Step 2: Configure BitLocker Settings
Now let's configure all the needed settings for the Policy. Click on the policy you just created, scroll down, and click on the Edit button next to the Configuration settings:
Here are the settings that work best for my organization; there might be slight modifications needed to make it work best for you:
Backing Up Recovery Keys to Azure Key Vault
Now it's time to back up those recovery keys to an Azure Key Vault. This process involves several steps:
- 1 Assign permissions to your Automation Account Managed Identity to read the BitLocker keys and store them in the Key Vault.
- 2 Create a Key Vault and assign permissions to the managed identity.
- 3 Use my script on GitHub: Backup-BitlockerKeys-From-EntraID-To-AzureKeyVault.ps1
- 4 You can run this script in an Azure Automation account on a schedule; any duplicates will not be saved.
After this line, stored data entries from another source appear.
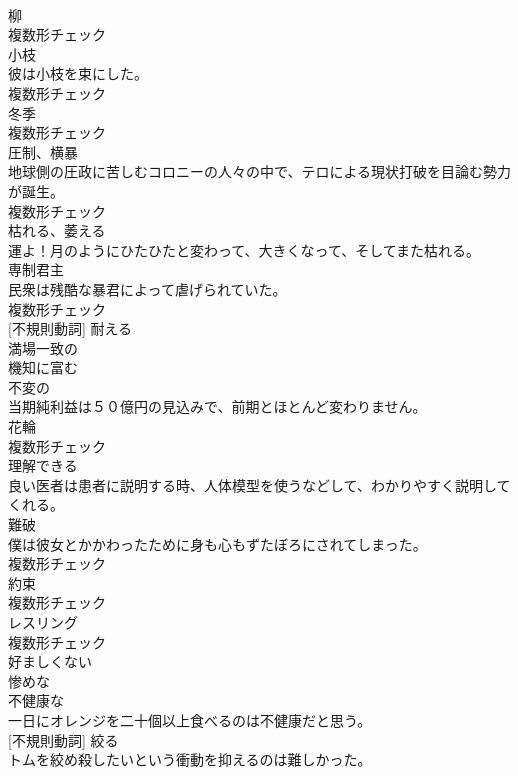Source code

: \documentclass[8pt]{extreport}
\begin{document}
\begin{CJK}{UTF8}{min}
\\	[名詞]	柳	
\\	複数形チェック
\\	[名詞]	小枝	
\\	彼は小枝を束にした。	
\\	複数形チェック
\\	[名詞]	冬季	
\\	複数形チェック
\\	[名詞]	圧制、横暴	
\\	地球側の圧政に苦しむコロニーの人々の中で、テロによる現状打破を目論む勢力が誕生。	
\\	複数形チェック
\\	[動詞]	枯れる、萎える	
\\	運よ！月のようにひたひたと変わって、大きくなって、そしてまた枯れる。	
\\	[名詞]	専制君主	
\\	民衆は残酷な暴君によって虐げられていた。	
\\	複数形チェック
\\	[動詞] [不規則動詞]	耐える	
\\	[形容詞]	満場一致の	
\\	[形容詞]	機知に富む	
\\	[形容詞]	不変の	
\\	当期純利益は５０億円の見込みで、前期とほとんど変わりません。	
\\	[名詞]	花輪	
\\	複数形チェック
\\	[形容詞]	理解できる	
\\	良い医者は患者に説明する時、人体模型を使うなどして、わかりやすく説明してくれる。	
\\	[名詞]	難破	
\\	僕は彼女とかかわったために身も心もずたぼろにされてしまった。	
\\	複数形チェック
\\	[名詞]	約束	
\\	複数形チェック
\\	[名詞]	レスリング	
\\	複数形チェック
\\	[形容詞]	好ましくない	
\\	[形容詞]	惨めな	
\\	[形容詞]	不健康な	
\\	一日にオレンジを二十個以上食べるのは不健康だと思う。	
\\	[動詞] [不規則動詞]	絞る	
\\	トムを絞め殺したいという衝動を抑えるのは難しかった。	

\end{CJK}
\end{document}
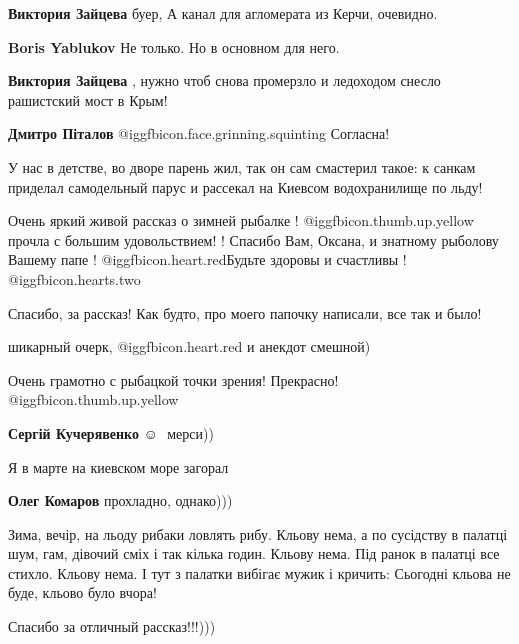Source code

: \begin{itemize}
{\begin{itemize} %
\textbf{Виктория Зайцева} буер, А канал для агломерата из Керчи, очевидно.

\textbf{Boris Yablukov} Не только. Но в основном для него.

\textbf{Виктория Зайцева} , нужно чтоб снова промерзло и ледоходом снесло рашистский мост в Крым!

\textbf{Дмитро Піталов}  @igg{fbicon.face.grinning.squinting} Согласна!
\end{itemize} %


У нас в детстве, во дворе парень жил, так он сам смастерил такое: к санкам
приделал самодельный парус и рассекал на Киевсом водохранилище по льду!


Очень яркий живой рассказ о зимней рыбалке !  @igg{fbicon.thumb.up.yellow} прочла с большим удовольствием!
! Спасибо Вам, Оксана, и знатному рыболову Вашему папе ! @igg{fbicon.heart.red}Будьте здоровы и
счастливы ! @igg{fbicon.hearts.two} 


Спасибо, за рассказ! Как будто, про моего папочку написали, все так и было!

шикарный очерк, @igg{fbicon.heart.red}
и анекдот смешной)

Очень грамотно с рыбацкой точки зрения! Прекрасно! @igg{fbicon.thumb.up.yellow} 

\textbf{Сергій Кучерявенко}  ☺ ️ мерси))

Я в марте на киевском море загорал

\textbf{Олег Комаров} прохладно, однако)))


Зима, вечір, на льоду рибаки ловлять рибу. Кльову нема, а по сусідству в
палатці шум, гам, дівочий сміх і так кілька годин. Кльову нема. Під ранок в
палатці все стихло. Кльову нема. І тут з палатки вибігає мужик і кричить:
Сьогодні кльова не буде, кльово було вчора!

Спасибо за отличный рассказ!!!)))


}
\end{itemize}
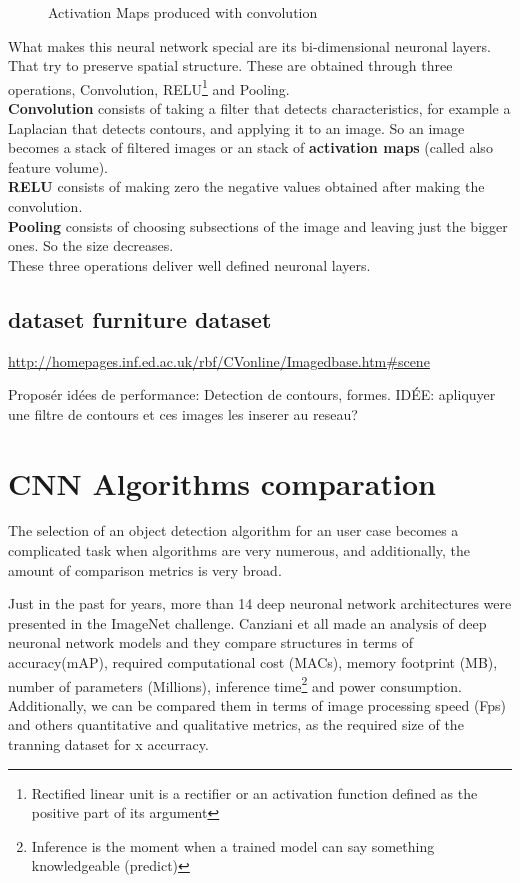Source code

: \documentclass[10pt]{article}
\begin{document}
\begin{minipage}[t]{0.5\textwidth}
\begin{figure}[H]
    \caption{Activation Maps produced with convolution \cite{ConvolutionMap}}
\end{figure}
What makes this neural network special are its bi-dimensional neuronal layers. That try to preserve spatial structure. These are obtained through three operations, Convolution, RELU\footnote{ Rectified linear unit is a rectifier or an activation function defined as the positive part of its argument} and Pooling.\\
\textbf{Convolution} consists of taking a filter that detects characteristics, for example a Laplacian that detects contours, and applying it to an image. So an image becomes a stack of filtered images or an stack of \textbf{activation maps} (called also feature volume).\\
\textbf{RELU} consists of making zero the negative values obtained after making the convolution.\\
\textbf{Pooling} consists of choosing subsections of the image and leaving just the bigger ones. So the size decreases. \\
These three operations deliver well defined neuronal layers.
\end{minipage}



\subsection{dataset furniture dataset}
    \href{URL}{ http://homepages.inf.ed.ac.uk/rbf/CVonline/Imagedbase.htm#scene}

    
  Proposér idées de performance: Detection de contours, formes.
  IDÉE: apliquyer une filtre de contours et ces images les inserer au reseau?

    
\newpage    
\section{CNN Algorithms comparation}
The selection of an object detection algorithm for an user case becomes a complicated task when algorithms are very numerous, and additionally, the amount of comparison metrics is very broad. 

Just in the past for years, more than 14 deep neuronal network architectures were presented in the ImageNet challenge\cite{canziani2016analysis}. 
Canziani et all made an analysis of deep neuronal network models and they compare structures in terms of accuracy(mAP), required computational cost (MACs), memory footprint (MB), number of parameters (Millions), inference time\footnote{Inference is the moment when a trained model can say something knowledgeable (predict)} and power consumption.
Additionally, we can be compared them in terms of image processing speed (Fps) and others quantitative and qualitative metrics, as the required size of the tranning dataset for x accurracy.
\end{document}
- 5 An article by Ram Apter about searching the key vault for recovery keys: Searching Azure Key Vault for Recovery Keys
Assign Permissions to Automation Account
Use this script to assign permissions to your Automation account managed identity. Make sure you fill in your tenant ID and the name of the Enterprise Application that is created when you enabled the System assigned Managed-Identity.
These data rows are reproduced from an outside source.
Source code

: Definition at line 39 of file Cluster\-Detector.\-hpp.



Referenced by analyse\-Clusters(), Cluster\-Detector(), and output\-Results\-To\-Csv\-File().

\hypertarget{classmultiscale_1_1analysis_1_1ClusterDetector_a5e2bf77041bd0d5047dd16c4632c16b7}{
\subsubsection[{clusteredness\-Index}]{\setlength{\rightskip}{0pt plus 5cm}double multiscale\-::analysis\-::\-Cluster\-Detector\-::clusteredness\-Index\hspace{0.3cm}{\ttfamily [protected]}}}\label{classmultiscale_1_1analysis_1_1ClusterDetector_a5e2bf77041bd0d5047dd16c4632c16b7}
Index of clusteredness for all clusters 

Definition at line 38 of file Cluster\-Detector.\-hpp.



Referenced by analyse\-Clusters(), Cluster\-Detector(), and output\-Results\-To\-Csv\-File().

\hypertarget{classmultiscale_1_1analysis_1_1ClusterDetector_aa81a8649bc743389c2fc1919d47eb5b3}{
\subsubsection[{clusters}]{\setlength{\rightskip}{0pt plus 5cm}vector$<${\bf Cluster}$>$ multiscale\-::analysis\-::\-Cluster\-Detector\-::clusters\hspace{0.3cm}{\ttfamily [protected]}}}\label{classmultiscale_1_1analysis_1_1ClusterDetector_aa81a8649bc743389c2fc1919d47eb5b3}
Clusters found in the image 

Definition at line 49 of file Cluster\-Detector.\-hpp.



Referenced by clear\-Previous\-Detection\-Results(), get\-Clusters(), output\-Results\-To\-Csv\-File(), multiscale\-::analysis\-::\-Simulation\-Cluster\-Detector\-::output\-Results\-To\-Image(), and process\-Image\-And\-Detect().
Note: You can find the Enterprise Application by taking the Object (principal) ID shown under the Identity section of the Automation account and searching it on Entra ID. But it would be the same name of the Automation Account in most cases.
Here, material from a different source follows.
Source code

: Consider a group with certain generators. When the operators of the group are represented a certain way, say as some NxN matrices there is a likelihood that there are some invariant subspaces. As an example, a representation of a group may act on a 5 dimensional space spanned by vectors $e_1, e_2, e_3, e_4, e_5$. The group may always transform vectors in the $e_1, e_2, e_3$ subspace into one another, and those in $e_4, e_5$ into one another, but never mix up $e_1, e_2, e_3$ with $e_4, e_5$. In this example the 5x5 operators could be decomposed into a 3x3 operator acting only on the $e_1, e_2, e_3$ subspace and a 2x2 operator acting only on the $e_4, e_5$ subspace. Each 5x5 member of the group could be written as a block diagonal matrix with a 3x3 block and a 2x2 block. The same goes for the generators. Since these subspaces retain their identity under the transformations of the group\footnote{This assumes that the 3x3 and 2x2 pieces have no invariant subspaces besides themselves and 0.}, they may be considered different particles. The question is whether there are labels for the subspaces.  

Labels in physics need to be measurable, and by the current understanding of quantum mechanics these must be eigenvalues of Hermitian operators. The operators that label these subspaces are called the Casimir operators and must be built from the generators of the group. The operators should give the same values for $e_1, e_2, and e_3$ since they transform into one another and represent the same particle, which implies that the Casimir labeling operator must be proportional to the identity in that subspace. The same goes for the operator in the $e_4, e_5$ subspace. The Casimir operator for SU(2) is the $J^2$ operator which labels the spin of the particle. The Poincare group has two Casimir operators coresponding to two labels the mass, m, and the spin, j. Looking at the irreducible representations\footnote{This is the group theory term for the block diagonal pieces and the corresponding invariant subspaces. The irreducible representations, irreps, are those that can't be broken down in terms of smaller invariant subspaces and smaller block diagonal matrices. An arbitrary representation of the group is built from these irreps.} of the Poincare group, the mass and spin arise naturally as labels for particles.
$tenantID = "123456-1234-5678-1234-12345678"
$graphAppId = "00000003-0000-0000-c000-000000000000"
$permissions = @("Device.Read.All", "BitlockerKey.Read.All")
$managedIdentities = @("EnterpriseApplicationName")
Connect-MgGraph -TenantId $tenantID -Scopes "AppRoleAssignment.ReadWrite.All", "Directory.Read.All"
$sp = Get-MgServicePrincipal -Filter "appId eq '$graphAppId'"
$managedIdentities | ForEach-Object {
$msi = Get-MgServicePrincipal -Filter "displayName eq '$_'"
$appRoles = $sp.AppRoles | Where-Object {($_.Value -in $permissions) -and ($_.AllowedMemberTypes -contains "Application")}
$appRoles | ForEach-Object {
$appRoleAssignment = @{
"PrincipalId" = $msi.Id
"ResourceId" = $sp.Id
"AppRoleId" = $_.Id
}
New-MgServicePrincipalAppRoleAssignment -ServicePrincipalId $appRoleAssignment.PrincipalId -BodyParameter $appRoleAssignment -Verbose
}
}
Disconnect-MgGraphCreate the Key Vault and Assign Permissions
- 1. Go to the Azure Portal and search for Key Vault in the top search bar.
- 2. Click on Create, select the subscription, resource group, region, and give it a name (keep the pricing tier on Standard).
- 3. Assign the "Key Vault Secrets Officer" role to your Automation Account Managed Identity.
- 4. Assign the "Key Vault Secrets Officer" role to your admin user so you can verify the script worked and retrieve the recovery keys when needed.
Recovery Key Format:
The recovery keys are saved in this format: "ComputerName-BitLockerKeyID-<RecoverykeyID>"
Final Steps
- 1. Copy the script from GitHub: Backup-BitlockerKeys-From-EntraID-To-AzureKeyVault.ps1
- 2. Create a runbook and paste the script there, editing the Key Vault name and subscription name.
- 3. Use the article from Ram Apter Searching Azure Key Vault for Recovery Keys so you can retrieve the recovery keys easily when needed.
Success!
Now you can run the Automation runbook that will back up all the BitLocker keys in Entra ID to your Key Vault. This ensures that your recovery keys are securely stored and accessible when needed, even if devices are removed from Entra ID.